The collection was based around a literal face-off between masks: the kind that warriors in Papua, New Guinea, or voodoo high priests in the Caribbean paint on, and the leather kind that Western fetishists wear in big-city sex clubs. Van Beirendonck's standard cast of African models wore these masks, most of them in an Elastoplast pink that was like a parody of Caucasian skin. He insisted that was simply because he liked the contrast, but the effect was profoundly disturbing.

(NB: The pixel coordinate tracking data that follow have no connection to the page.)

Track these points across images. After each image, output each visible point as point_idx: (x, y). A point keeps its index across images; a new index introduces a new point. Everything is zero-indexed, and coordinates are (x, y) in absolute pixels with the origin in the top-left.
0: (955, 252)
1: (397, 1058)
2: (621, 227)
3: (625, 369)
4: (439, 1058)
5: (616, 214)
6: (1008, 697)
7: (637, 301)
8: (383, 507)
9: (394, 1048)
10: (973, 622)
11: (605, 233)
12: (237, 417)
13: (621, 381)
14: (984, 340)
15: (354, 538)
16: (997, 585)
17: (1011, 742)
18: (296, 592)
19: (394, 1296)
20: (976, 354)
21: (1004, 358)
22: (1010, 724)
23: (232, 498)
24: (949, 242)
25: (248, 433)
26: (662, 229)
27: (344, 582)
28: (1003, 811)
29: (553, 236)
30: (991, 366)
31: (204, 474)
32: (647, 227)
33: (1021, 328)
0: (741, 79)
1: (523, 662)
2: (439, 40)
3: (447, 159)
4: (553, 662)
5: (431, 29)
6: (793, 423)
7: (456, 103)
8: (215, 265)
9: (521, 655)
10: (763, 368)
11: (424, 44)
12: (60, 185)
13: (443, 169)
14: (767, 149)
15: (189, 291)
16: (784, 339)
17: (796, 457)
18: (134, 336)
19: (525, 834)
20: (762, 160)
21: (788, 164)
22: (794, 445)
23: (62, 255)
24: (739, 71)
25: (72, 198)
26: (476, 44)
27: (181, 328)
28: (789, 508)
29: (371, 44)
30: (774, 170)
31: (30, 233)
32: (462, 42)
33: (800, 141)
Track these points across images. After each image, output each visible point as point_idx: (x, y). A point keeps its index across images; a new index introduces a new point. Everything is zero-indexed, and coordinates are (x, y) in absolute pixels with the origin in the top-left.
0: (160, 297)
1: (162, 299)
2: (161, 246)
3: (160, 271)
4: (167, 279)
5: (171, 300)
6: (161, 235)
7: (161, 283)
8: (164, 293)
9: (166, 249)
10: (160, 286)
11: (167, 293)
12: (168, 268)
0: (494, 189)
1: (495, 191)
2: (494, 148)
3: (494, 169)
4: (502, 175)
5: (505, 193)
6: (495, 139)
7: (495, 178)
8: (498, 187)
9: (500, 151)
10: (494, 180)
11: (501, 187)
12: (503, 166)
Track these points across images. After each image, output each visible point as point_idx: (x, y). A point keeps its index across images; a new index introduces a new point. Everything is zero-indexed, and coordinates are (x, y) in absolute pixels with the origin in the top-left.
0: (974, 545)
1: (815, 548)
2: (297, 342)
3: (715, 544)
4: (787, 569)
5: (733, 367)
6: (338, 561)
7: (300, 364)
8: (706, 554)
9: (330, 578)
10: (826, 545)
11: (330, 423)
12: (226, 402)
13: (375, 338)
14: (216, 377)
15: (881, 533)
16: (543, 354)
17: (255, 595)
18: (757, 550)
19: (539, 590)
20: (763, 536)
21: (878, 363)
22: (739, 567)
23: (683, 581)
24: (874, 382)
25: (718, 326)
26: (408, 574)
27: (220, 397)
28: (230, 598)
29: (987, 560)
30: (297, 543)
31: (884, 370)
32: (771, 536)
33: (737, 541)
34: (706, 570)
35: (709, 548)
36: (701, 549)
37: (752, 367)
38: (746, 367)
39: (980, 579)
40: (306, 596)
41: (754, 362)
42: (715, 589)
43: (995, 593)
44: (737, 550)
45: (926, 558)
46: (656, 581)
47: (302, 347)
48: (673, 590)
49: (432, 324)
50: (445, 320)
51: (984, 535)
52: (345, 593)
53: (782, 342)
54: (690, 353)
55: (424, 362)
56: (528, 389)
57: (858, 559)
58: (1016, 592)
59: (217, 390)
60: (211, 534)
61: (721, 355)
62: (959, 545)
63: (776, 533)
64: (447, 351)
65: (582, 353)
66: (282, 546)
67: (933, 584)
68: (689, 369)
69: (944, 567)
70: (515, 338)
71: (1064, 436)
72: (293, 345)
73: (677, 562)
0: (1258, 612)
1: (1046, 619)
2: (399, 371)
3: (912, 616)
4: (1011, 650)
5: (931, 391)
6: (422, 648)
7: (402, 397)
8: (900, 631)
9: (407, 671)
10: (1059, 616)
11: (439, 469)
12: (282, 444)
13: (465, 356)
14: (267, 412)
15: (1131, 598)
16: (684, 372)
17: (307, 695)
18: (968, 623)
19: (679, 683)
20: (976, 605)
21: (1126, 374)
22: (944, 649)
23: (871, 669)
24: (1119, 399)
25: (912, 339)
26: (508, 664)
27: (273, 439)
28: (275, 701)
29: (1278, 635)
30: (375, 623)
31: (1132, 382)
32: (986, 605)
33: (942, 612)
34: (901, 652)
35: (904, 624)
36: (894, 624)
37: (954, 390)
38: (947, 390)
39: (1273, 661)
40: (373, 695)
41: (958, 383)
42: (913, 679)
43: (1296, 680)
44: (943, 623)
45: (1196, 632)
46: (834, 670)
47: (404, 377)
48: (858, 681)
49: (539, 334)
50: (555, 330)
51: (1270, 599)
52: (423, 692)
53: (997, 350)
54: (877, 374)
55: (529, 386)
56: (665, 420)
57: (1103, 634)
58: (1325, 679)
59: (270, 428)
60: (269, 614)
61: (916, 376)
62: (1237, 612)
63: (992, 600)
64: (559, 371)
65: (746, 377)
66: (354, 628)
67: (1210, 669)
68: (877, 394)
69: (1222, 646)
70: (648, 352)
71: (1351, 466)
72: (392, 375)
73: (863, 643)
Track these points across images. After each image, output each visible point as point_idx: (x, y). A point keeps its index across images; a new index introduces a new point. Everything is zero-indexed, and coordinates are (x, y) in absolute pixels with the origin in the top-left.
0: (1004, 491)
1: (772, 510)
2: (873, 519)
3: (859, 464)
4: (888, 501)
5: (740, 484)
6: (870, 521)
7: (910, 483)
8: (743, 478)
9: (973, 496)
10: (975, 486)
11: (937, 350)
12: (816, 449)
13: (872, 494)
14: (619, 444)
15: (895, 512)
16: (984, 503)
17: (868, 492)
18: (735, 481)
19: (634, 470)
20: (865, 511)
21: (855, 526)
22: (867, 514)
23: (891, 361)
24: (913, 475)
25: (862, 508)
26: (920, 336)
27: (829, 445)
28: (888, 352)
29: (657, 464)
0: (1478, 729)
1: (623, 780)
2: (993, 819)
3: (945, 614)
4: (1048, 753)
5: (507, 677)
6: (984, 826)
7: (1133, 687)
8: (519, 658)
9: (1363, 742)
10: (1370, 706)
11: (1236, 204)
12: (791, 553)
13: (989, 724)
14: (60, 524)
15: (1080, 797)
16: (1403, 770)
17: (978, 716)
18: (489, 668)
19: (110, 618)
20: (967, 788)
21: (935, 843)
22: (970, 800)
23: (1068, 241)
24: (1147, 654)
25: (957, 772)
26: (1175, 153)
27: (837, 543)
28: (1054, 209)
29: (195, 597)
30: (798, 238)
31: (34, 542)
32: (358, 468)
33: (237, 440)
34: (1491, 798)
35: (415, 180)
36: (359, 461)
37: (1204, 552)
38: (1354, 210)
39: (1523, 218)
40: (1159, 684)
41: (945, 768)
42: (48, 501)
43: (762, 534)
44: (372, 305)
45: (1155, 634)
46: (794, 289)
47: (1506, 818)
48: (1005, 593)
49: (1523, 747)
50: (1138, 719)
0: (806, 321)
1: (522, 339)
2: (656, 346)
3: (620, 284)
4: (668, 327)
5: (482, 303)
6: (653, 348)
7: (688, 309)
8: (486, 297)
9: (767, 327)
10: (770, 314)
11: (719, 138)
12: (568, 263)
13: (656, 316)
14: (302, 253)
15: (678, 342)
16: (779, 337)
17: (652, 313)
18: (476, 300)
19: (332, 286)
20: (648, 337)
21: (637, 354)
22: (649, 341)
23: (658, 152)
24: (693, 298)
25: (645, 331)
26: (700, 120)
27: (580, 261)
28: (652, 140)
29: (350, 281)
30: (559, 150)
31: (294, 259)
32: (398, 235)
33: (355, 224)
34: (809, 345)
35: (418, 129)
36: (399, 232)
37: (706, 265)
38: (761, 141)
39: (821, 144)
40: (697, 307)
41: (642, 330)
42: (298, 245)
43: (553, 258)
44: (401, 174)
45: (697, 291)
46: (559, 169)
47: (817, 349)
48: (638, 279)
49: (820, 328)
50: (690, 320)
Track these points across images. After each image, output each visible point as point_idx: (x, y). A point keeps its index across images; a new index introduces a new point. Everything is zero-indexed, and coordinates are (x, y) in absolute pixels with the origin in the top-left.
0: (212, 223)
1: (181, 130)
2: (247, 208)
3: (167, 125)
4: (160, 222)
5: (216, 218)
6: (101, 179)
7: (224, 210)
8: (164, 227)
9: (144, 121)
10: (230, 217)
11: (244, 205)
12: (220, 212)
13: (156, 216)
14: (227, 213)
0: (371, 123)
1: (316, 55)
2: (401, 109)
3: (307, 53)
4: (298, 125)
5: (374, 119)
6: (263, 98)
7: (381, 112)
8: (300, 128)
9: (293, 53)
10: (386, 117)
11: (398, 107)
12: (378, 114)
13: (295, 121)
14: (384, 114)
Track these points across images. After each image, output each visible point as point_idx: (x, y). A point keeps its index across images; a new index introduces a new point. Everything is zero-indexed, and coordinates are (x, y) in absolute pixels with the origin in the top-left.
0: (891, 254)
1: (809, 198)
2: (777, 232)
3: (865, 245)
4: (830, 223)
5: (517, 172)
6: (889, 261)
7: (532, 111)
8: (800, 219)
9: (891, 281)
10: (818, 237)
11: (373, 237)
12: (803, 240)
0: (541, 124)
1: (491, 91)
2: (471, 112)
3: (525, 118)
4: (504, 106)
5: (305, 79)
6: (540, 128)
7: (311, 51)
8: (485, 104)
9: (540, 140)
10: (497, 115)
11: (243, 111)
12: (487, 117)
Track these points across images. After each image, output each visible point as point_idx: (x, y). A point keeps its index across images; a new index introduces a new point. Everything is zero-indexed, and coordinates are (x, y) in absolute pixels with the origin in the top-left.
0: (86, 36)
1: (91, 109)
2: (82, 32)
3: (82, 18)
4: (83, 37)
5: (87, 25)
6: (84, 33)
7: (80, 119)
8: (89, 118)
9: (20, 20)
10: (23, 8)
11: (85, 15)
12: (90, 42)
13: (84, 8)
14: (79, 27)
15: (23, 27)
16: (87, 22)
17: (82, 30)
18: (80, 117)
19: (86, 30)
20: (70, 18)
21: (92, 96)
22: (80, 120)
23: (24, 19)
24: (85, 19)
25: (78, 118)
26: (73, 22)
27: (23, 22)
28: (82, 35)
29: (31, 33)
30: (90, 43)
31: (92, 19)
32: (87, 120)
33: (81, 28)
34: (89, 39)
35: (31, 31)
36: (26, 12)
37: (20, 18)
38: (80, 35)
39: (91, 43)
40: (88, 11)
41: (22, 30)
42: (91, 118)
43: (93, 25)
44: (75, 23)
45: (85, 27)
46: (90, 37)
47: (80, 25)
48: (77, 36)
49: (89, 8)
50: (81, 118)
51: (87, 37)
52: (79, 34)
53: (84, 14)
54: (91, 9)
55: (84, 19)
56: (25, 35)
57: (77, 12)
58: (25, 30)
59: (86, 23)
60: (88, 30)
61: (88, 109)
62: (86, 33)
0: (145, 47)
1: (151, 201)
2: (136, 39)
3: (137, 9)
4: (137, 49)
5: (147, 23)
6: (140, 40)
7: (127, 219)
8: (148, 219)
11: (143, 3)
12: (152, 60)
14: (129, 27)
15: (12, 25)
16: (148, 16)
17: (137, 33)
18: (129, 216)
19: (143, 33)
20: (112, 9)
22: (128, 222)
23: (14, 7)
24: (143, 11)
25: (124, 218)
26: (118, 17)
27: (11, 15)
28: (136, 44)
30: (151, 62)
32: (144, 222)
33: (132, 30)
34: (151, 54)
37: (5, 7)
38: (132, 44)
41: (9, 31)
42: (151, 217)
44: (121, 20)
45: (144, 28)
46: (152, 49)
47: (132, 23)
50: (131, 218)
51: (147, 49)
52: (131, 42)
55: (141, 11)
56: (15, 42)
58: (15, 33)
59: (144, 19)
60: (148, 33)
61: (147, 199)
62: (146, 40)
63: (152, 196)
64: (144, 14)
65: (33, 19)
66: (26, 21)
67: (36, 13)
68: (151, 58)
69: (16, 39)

And maybe it's just because Van Beirendonck makes you think such thoughts, but it was hard to resist the idea that his sleekly civilized tailored suits were also a mask for a whole repertoire of beastly impulses. Lust never sleeps, remember. The designer certainly was full-on with his fetish references—not just the masks, but full-body leather waders, fluffy mohairs, and pointy little details such as the black rubber padlock around one model's neck or the tiny tufts of fur that defined the fingernails on a candy-colored leather body glove. One set of waders, in leaf green leather, was worn over a jacket, shirt, and bow tie that matched. This outfit seemed particularly worthy of a psycho/sociological fashion analysis for the way in which propriety was restrained. The fact that it was all in cartoony colors hardly diminished its force. In fact, it simply highlighted the fact that the collection was a natural heir to Vivienne Westwood's SEX shop or Stanley Kubrick's A Clockwork Orange, two other instances of cartoon antics masking a lethal assault on the everyday. Stepping outside the Espace Commines into a drizzly Saturday morning, it was instantly, sadly obvious that the everyday will never, ever know what had hit it.